A verbatim copy of the entries is the required answer.

Extracted page text data:
------------------------------------------------------------
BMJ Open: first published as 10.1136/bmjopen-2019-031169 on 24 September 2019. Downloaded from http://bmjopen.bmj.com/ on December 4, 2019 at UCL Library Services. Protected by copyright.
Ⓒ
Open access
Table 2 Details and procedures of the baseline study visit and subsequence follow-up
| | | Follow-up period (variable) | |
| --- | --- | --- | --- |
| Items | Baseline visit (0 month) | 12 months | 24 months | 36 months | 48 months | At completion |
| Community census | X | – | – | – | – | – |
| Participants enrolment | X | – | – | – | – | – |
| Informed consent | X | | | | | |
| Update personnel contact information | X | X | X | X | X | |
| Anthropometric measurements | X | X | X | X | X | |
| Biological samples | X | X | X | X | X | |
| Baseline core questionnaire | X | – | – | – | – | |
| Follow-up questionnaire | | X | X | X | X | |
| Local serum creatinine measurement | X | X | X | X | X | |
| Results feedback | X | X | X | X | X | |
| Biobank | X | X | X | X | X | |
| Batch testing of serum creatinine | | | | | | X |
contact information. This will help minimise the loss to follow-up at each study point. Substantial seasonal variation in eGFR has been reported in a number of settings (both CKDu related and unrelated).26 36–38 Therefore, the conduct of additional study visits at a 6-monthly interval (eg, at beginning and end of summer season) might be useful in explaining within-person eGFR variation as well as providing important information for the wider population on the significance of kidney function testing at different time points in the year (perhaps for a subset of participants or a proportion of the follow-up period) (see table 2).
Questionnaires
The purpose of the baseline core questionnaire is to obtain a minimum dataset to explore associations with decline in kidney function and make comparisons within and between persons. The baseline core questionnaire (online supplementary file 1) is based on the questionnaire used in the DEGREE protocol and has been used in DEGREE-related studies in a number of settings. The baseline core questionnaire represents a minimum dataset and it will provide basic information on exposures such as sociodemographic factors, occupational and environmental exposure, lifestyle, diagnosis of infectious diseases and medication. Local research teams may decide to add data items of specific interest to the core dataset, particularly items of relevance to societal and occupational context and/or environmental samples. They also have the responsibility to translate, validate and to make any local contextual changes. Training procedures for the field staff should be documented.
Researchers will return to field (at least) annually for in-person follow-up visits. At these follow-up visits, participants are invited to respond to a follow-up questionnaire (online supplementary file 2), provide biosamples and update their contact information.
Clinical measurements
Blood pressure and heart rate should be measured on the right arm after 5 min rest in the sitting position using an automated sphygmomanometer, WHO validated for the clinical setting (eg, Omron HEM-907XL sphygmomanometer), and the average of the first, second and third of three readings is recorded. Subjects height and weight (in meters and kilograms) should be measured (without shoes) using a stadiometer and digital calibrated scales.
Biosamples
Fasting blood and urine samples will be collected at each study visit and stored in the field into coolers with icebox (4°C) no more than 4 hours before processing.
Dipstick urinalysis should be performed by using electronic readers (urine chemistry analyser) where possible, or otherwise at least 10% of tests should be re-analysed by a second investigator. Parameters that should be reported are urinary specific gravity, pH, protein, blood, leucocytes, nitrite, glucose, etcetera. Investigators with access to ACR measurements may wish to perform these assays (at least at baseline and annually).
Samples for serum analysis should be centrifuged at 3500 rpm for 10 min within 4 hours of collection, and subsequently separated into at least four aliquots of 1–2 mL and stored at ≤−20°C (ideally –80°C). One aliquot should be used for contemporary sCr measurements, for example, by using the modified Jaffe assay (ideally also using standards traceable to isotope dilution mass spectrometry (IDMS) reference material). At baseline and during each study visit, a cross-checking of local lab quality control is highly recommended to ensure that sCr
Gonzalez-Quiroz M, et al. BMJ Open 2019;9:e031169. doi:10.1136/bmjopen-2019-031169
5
------------------------------------------------------------
▶ **ANSWER SECTION**
BMJ Open: first published as 10.1136/bmjopen-2019-031169 on 24 September 2019. Downloaded from http://bmjopen.bmj.com/ on December 4, 2019 at UCL Library Services. Protected by copyright.
Ⓒ
Open access
Table 2 Details and procedures of the baseline study visit and subsequence follow-up
| | | Follow-up period (variable) | |
| --- | --- | --- | --- |
| Items | Baseline visit (0 month) | 12 months | 24 months | 36 months | 48 months | At completion |
| Community census | X | – | – | – | – | – |
| Participants enrolment | X | – | – | – | – | – |
| Informed consent | X | | | | | |
| Update personnel contact information | X | X | X | X | X | |
| Anthropometric measurements | X | X | X | X | X | |
| Biological samples | X | X | X | X | X | |
| Baseline core questionnaire | X | – | – | – | – | |
| Follow-up questionnaire | | X | X | X | X | |
| Local serum creatinine measurement | X | X | X | X | X | |
| Results feedback | X | X | X | X | X | |
| Biobank | X | X | X | X | X | |
| Batch testing of serum creatinine | | | | | | X |
contact information. This will help minimise the loss to follow-up at each study point. Substantial seasonal variation in eGFR has been reported in a number of settings (both CKDu related and unrelated).26 36–38 Therefore, the conduct of additional study visits at a 6-monthly interval (eg, at beginning and end of summer season) might be useful in explaining within-person eGFR variation as well as providing important information for the wider population on the significance of kidney function testing at different time points in the year (perhaps for a subset of participants or a proportion of the follow-up period) (see table 2).
Questionnaires
The purpose of the baseline core questionnaire is to obtain a minimum dataset to explore associations with decline in kidney function and make comparisons within and between persons. The baseline core questionnaire (online supplementary file 1) is based on the questionnaire used in the DEGREE protocol and has been used in DEGREE-related studies in a number of settings. The baseline core questionnaire represents a minimum dataset and it will provide basic information on exposures such as sociodemographic factors, occupational and environmental exposure, lifestyle, diagnosis of infectious diseases and medication. Local research teams may decide to add data items of specific interest to the core dataset, particularly items of relevance to societal and occupational context and/or environmental samples. They also have the responsibility to translate, validate and to make any local contextual changes. Training procedures for the field staff should be documented.
Researchers will return to field (at least) annually for in-person follow-up visits. At these follow-up visits, participants are invited to respond to a follow-up questionnaire (online supplementary file 2), provide biosamples and update their contact information.
Clinical measurements
Blood pressure and heart rate should be measured on the right arm after 5 min rest in the sitting position using an automated sphygmomanometer, WHO validated for the clinical setting (eg, Omron HEM-907XL sphygmomanometer), and the average of the first, second and third of three readings is recorded. Subjects height and weight (in meters and kilograms) should be measured (without shoes) using a stadiometer and digital calibrated scales.
Biosamples
Fasting blood and urine samples will be collected at each study visit and stored in the field into coolers with icebox (4°C) no more than 4 hours before processing.
Dipstick urinalysis should be performed by using electronic readers (urine chemistry analyser) where possible, or otherwise at least 10% of tests should be re-analysed by a second investigator. Parameters that should be reported are urinary specific gravity, pH, protein, blood, leucocytes, nitrite, glucose, etcetera. Investigators with access to ACR measurements may wish to perform these assays (at least at baseline and annually).
Samples for serum analysis should be centrifuged at 3500 rpm for 10 min within 4 hours of collection, and subsequently separated into at least four aliquots of 1–2 mL and stored at ≤−20°C (ideally –80°C). One aliquot should be used for contemporary sCr measurements, for example, by using the modified Jaffe assay (ideally also using standards traceable to isotope dilution mass spectrometry (IDMS) reference material). At baseline and during each study visit, a cross-checking of local lab quality control is highly recommended to ensure that sCr
Gonzalez-Quiroz M, et al. BMJ Open 2019;9:e031169. doi:10.1136/bmjopen-2019-031169
5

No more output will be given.